The Russian invasion of Ukraine and the Spanish Civil War, caused by arms trafficking?

In the text published by Corriere, the interviewer also alludes to the shipment of weapons from NATO countries to Ukraine. "An issue on which not everyone agrees, which divides the Catholic and the pacifist world," Luciano Fontana, the interviewer, says. The Italian newspaper quotes these words of Francis in this regard:

I cannot answer, I am too far, to the question of whether it is correct to supply the Ukrainians -he reasons-. What is clear is that weapons are being tested on that land. The Russians now know that tanks are of little use and are thinking about other things. Wars are fought for this: to test the weapons we have produced. This was the case in the Spanish Civil War before World War II. The arms trade is a scandal, few oppose it.

I already spoke here in 2020 about this recurring theme in Francis' speech, which consists of blaming wars, as he does again in that interview, on the instruments used in them, and not on those who provoke them. It is as debatable as saying that the knife makers are to blame for knife heists. Actually the robbers have it. And since we are talking about robberies, we must remember that weapons serve, among other things, to defend us from those who threaten our lives. That is why they are carried by armies and police forces, including the Pontifical Swiss Guard and the Vatican Gendarmerie (I have already indicated here the firearms they use).

Obviously, in a world where all the people were good, weapons would only be needed for hunting. Although it is worth wondering if Francisco also condemns the manufacture of weapons for these purposes, because it is another of the uses they have. Obviously, we do not live in a perfect world due to original sin, as the Bible itself points out. This means that "as long as the danger of war persists and there is no international authority with the necessary competence and power, governments cannot be denied the right of lawful self-defense, once all peace efforts have failed." These are not my words, but what the Catechism of the Catholic Church says (point 2308).

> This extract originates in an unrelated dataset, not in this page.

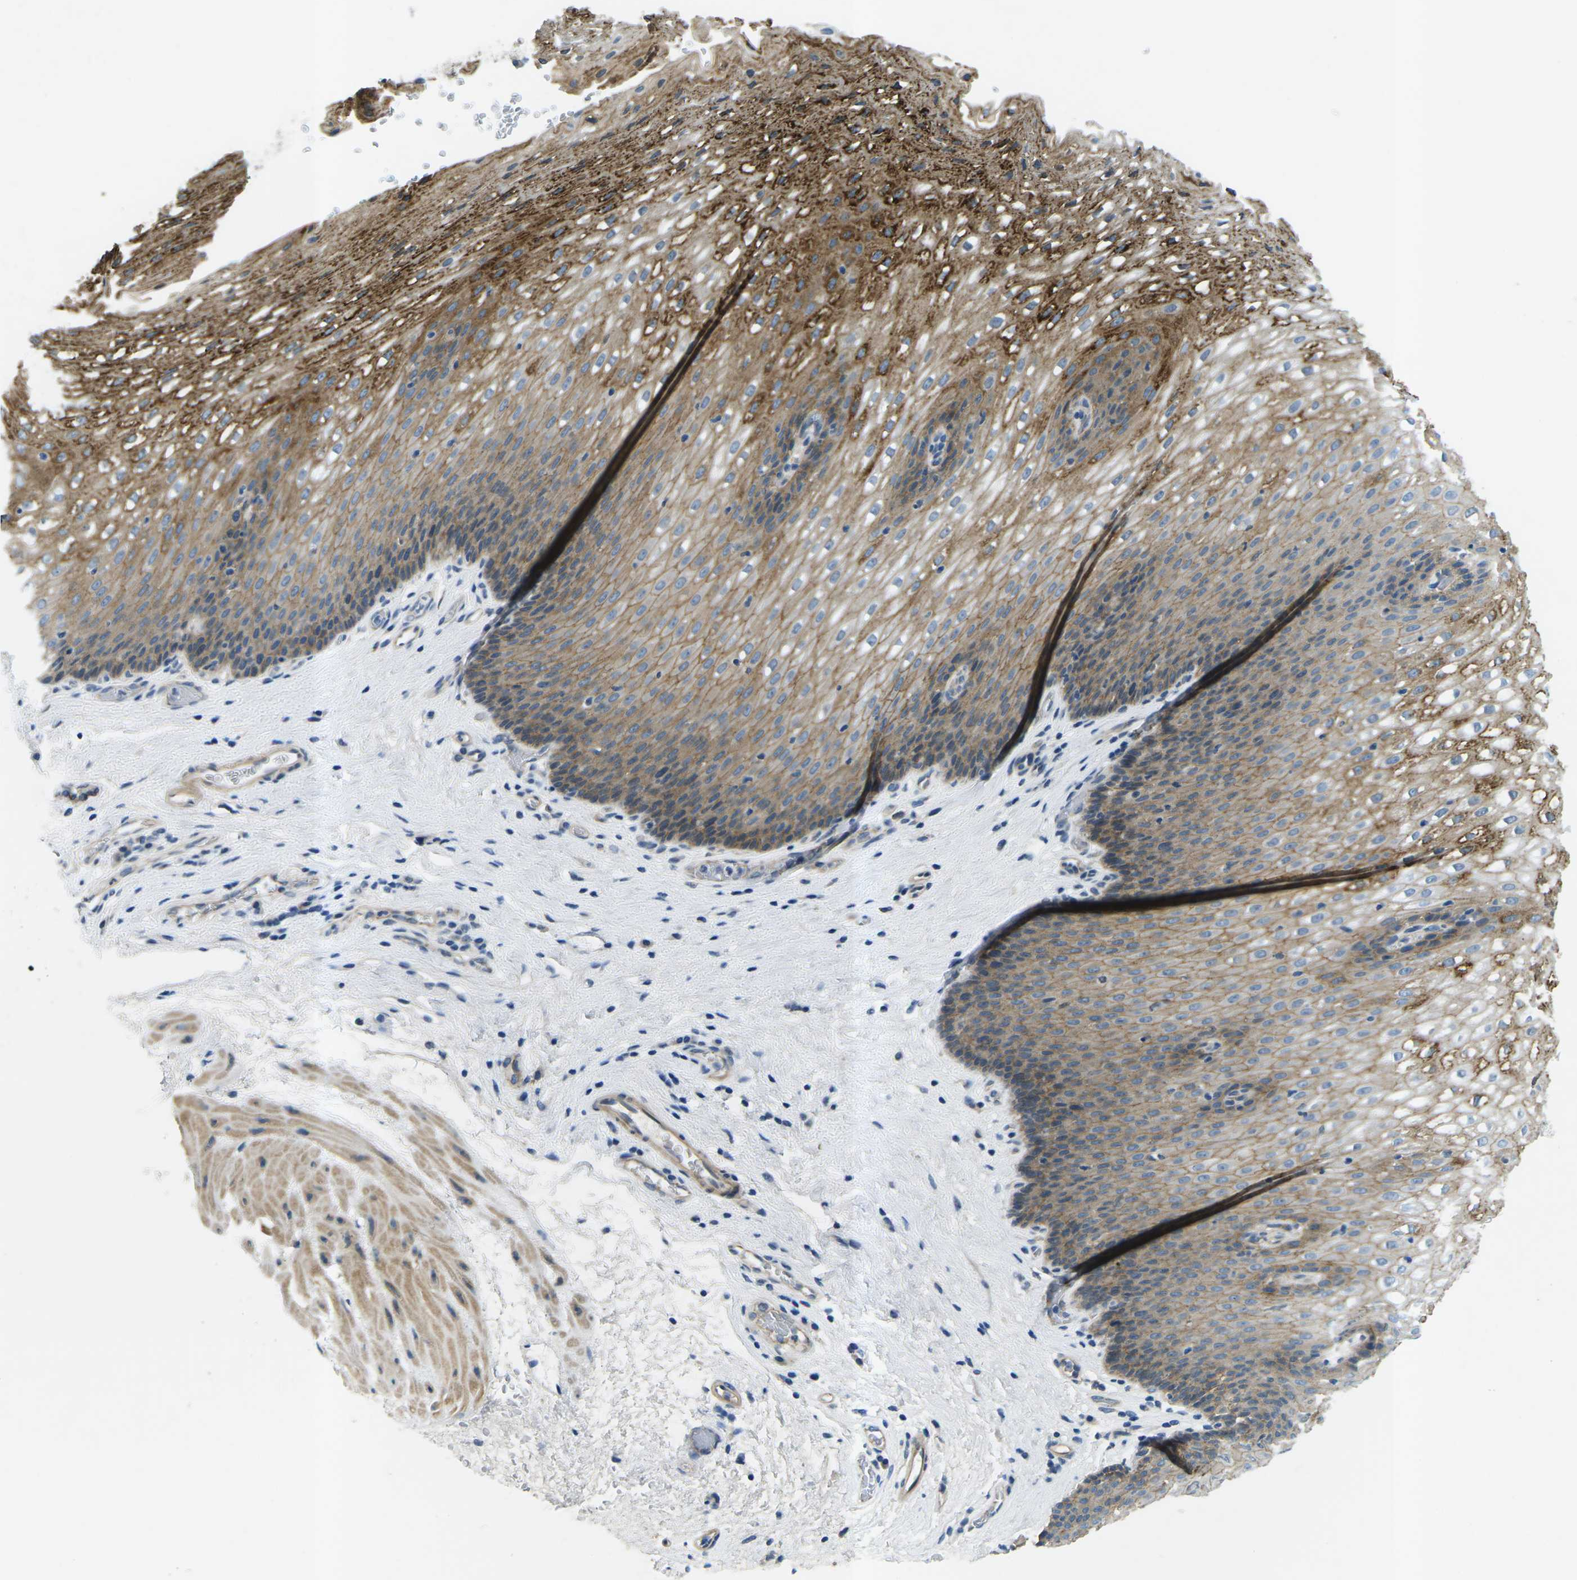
{"staining": {"intensity": "moderate", "quantity": "25%-75%", "location": "cytoplasmic/membranous"}, "tissue": "esophagus", "cell_type": "Squamous epithelial cells", "image_type": "normal", "snomed": [{"axis": "morphology", "description": "Normal tissue, NOS"}, {"axis": "topography", "description": "Esophagus"}], "caption": "Immunohistochemical staining of normal esophagus displays moderate cytoplasmic/membranous protein staining in approximately 25%-75% of squamous epithelial cells.", "gene": "CTNND1", "patient": {"sex": "male", "age": 48}}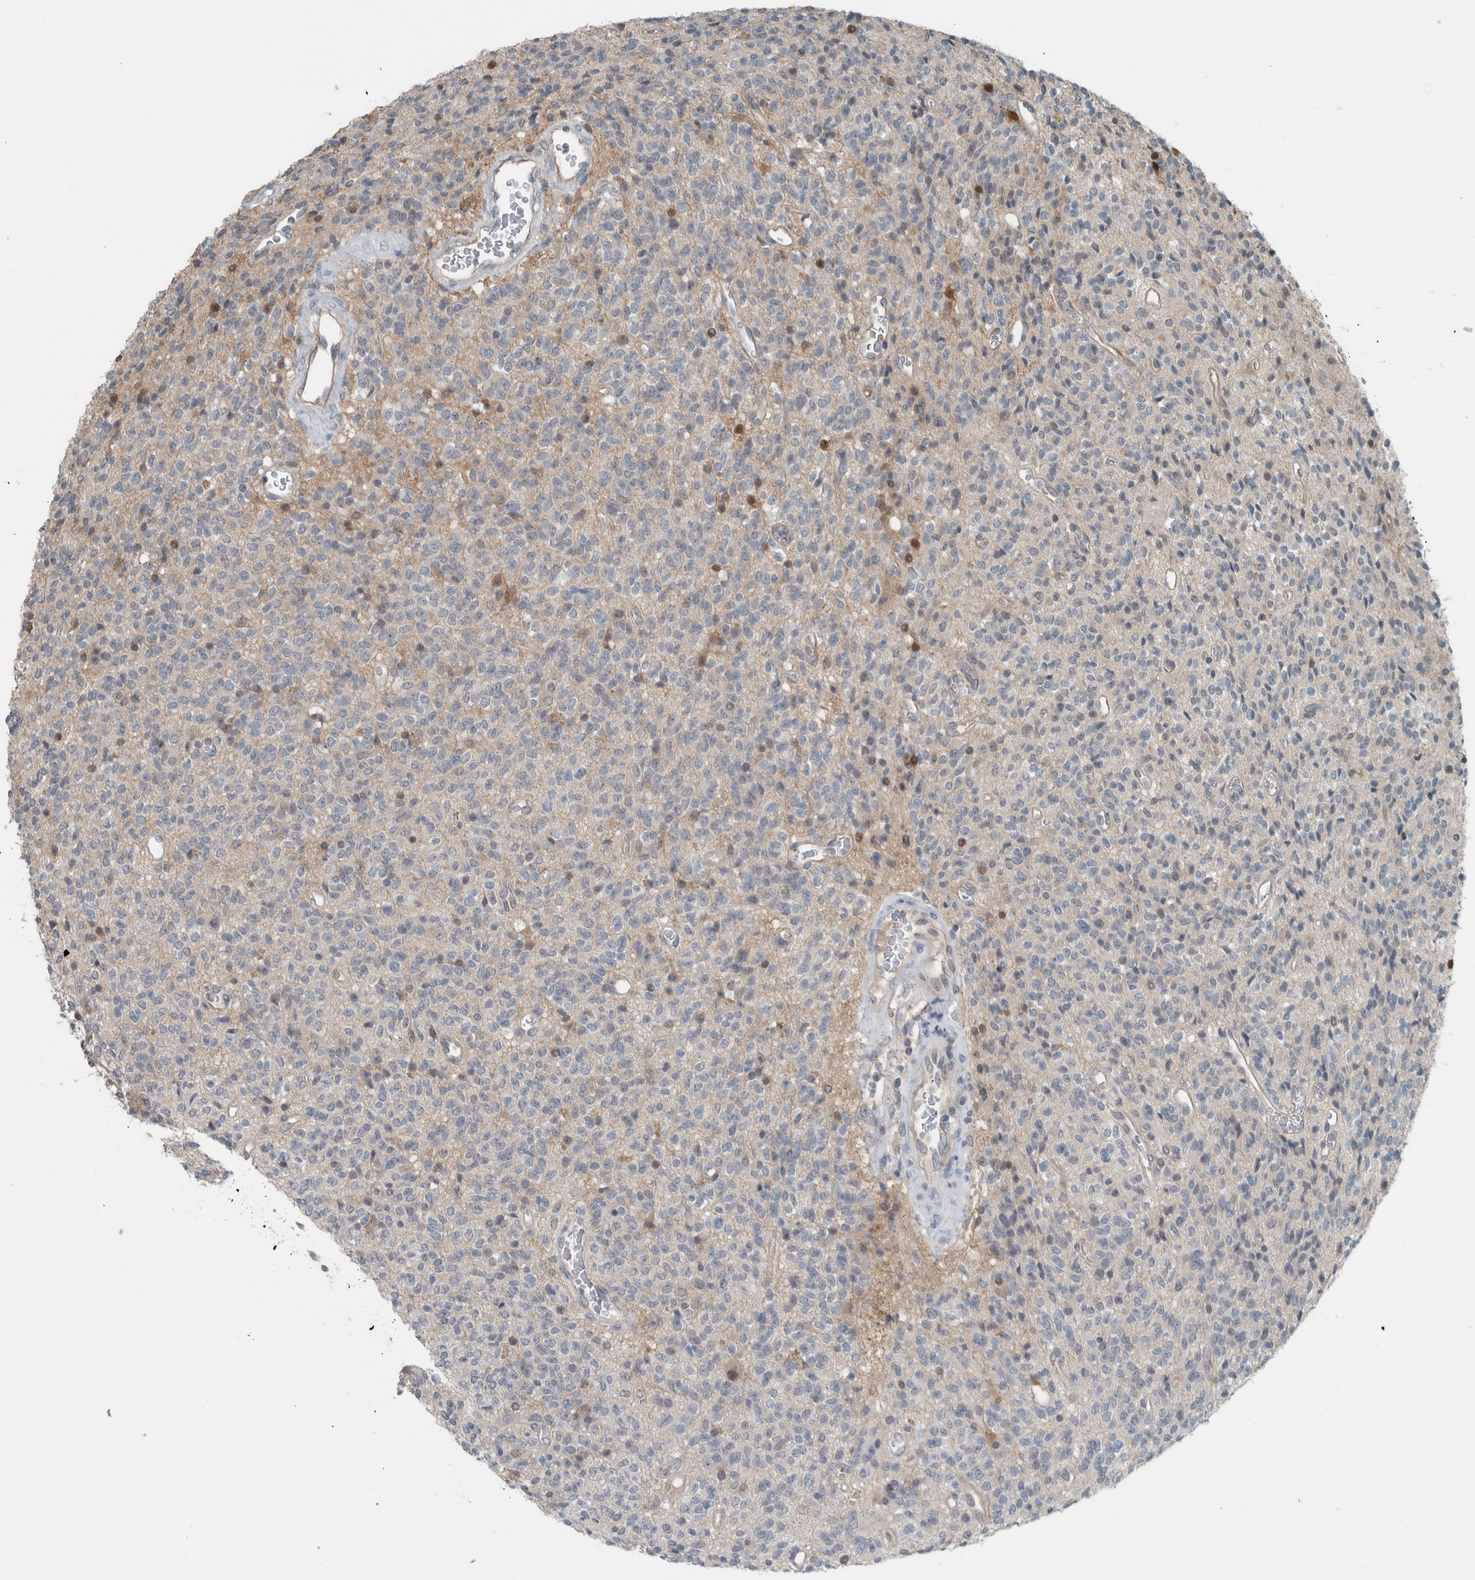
{"staining": {"intensity": "negative", "quantity": "none", "location": "none"}, "tissue": "glioma", "cell_type": "Tumor cells", "image_type": "cancer", "snomed": [{"axis": "morphology", "description": "Glioma, malignant, High grade"}, {"axis": "topography", "description": "Brain"}], "caption": "Glioma was stained to show a protein in brown. There is no significant expression in tumor cells.", "gene": "RALGDS", "patient": {"sex": "male", "age": 34}}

What happened in the moments before the Spanish Civil War

About the Spanish Civil War, the Pope's opinion is as debatable as his words about NATO. In 1936 there was a far-left government in Spain made up of politicians who had provoked a coup in 1934 and who were tolerating serious disorder and crime at the hands of their supporters. The situation reached its extreme with the assassination of one of the opposition leaders, José Calvo Sotelo, an event that many historians consider to be one of the triggers of that Civil War. During it, the Republican side became in fact something very similar to a Soviet dictatorship, and perpetrated a brutal religious persecution with thousands of Catholics murdered for their faith.

I wonder if we are supposed to ignore all these facts to simply state that the Spanish Civil War was caused by weapons manufacturers, simply because that is the idea that Pope Francis repeats over and over again, even in a war like that of the Ukraine, in which the Russians are using obsolete tanks, planes and ships.

The problem when the Pope speaks like a politician

Of course, I am not saying that he is right. My opinions on the issues we have just seen are as debatable as those expressed by Francisco. Obviously, what I think about any subject matters little or nothing to practically all of humanity. This is not the case with Francis. The Pope is a religious reference for many millions of Catholics, and he should not speak so lightly. And if he does, he will have to assume that many of us Catholics show our disagreement and, in cases like this, even our discontent.

The problem is that some Catholics -and now also many anti-Catholic atheists- are not able to distinguish between the Pope's debatable statements and those that sit on the chair, and any discrepancy of the debatable things that Pope Francis says they take as something reprehensible, as if one were a bad Catholic and were questioning the very authority of the Pope on religious matters. It is like those who do not know how to distinguish between a decree approved by the Council of Ministers and Pedro Sánchez's opinion on a football match. Finally, there they are.